A premature freeze can destroy a year's citrus crop in rural Tulare County, leaving thousands of people without work. In the small city of Lindsay, where four out of five wage earners work the fields, the frost of 2006 sent the great majority of those workers into the ranks of the "freeze displaced," to borrow a local phrase.

The response of officials in this city of 11,000 people was a seat-of-the-pants job-creation program modeled after the federal Works Projects Administration (WPA) of the 1930s. To employ idled workers, city officials conceived a set of public projects, including new housing, a library and athletic fields for the local high school. The most novel of these projects, however, was the conversion of an empty fruit-packing plant into McDermont Field House, a 172,000-square-foot, $14 million sports and fitness complex.

The concept behind McDermont Field House took root in 2004, when Lindsay officials visited New York City for a conference on economic development. Among other places, officials toured Chelsea Piers, a 30-acre sports and entertainment complex on the lower Manhattan waterfront. On the site of former cruise-ship piers stand new buildings containing basketball courts, a full-sized soccer field, two skating rinks and much else.

When the officials came back to Lindsay, as Brad Albert, assistant manager of McDermont Field House, tells the story, one council member drove by the old McDermont fruit-packing plant, empty since the 1990s, and said, "That's our Chelsea Piers." City Manager Scot Townsend, who would become a prime mover of the adaptive-reuse project, was apparently so interested in the potential of the abandoned building that he broke into it one day with a flashlight to see how the place laid out.

The underlying purpose of the project, beyond providing badly needed facilities for indoor sports in a working-class community, was to provide jobs for the local unemployed, according to Albert.

"Our whole thing was to develop jobs for freeze displaced workers," Albert said. "Instead of food vouchers and rental assistance, let them earn money."

With few resources, the city demonstrated how much could be achieved without the use of actual money. Within a year, the city acquired the building and surrounding land through a property trade. To clean up the site and remove old machinery, the city hired prison labor from a minimum-security facility, Mountain Home, located in nearby Springville.

The financing of the project is a case study in aggregating money from different sources, each earmarked for a particular purpose. Money comes from a patchwork of federal, state and local sources. Of the $14 million total, the city contributed $2 million directly from its general fund – a bold step, given that the amount is more than half the city's annual general fund budget. The city's redevelopment agency will contribute $460,000 during the first two years of operation. That sum, in essence, is the cost of operating McDermont for that time period. City officials anticipate that the facility will be self-sustaining after that. The state Department of Housing and Community Development contributed another $2 million of federal job-creation funds to the project, with the goal of providing full-time work to 72 people. (Currently, 83 people are working full-time at McDermont, according to the city.) The remainder of the money, according to City Clerk Kenneth Walker, comes from grants of various sizes, ranging from $25,000 to $150,000. For example, the Integrated Waste Management Board provided a $25,000 grant for using sustainable materials in the project. The project used no bond financing and is debt-free.

 McDermont cartoon

The basketball courts and an arcade, built within the shell of the original building, opened last fall. Currently, the city is building a three-story tower atop the building for additional attractions, including a rock-climbing wall, exercise equipment and volleyball courts. Laser tag can be found in the basement. Completion of the addition is expected in October.

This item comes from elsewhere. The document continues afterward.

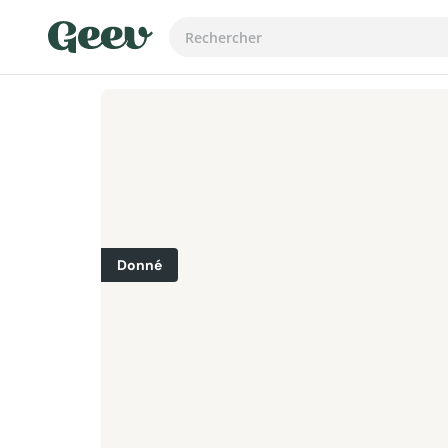
Donné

While McDermont was modeled after Chelsea Piers, the building is arguably a new kind of public facility: Essentially, it is an indoor sports park, with regulation-size basketball, volleyball and a full-size soccer field. (Previously, the nearest full-size soccer field was in Fresno, an hour's drive away.) Officials expect these facilities to become a hub of league sports for both children and adults.

At the same time, city officials are outfitting McDermont with many high-tech attractions, including several to be leased out to private operators, such as a rock-climbing wall, a mechanical wave machine for simulated surfing and exercise games projected on large video monitors, to help combat the high level of childhood obesity in the city. An animated orange with a big smile, operated by an unseen puppeteer, will greet visitors as they enter McDermont (no kidding). Even if animated oranges might make some people cringe, the business model seems defensible: One child can play volleyball, while another lingers in the arcade and mom relaxes with a Diet Coke while chatting with a friend.

What is most interesting about this facility, and what other observers might think foolhardy, is that the city, rather than a private developer, was the developer of McDermont Field House. Moreover, the city remains the owner and operator. If Lindsay had taken the conventional route of hiring a developer, however, it may well have shared the experience of other cities who hired developers to build public facilities subsidized by private real estate, only to watch the public amenities shrink in size or disappear from the project altogether as "unfeasible."

By remaining in control of the project, Lindsay has delivered both jobs and a facility in which the public purpose is central. Out of the failure of the orange crop, Lindsay has grown an alternative crop of public works, at a level of risk-tolerance and creativity that may have intimidated larger cities with far bigger budgets. But as they say, necessity is a mother.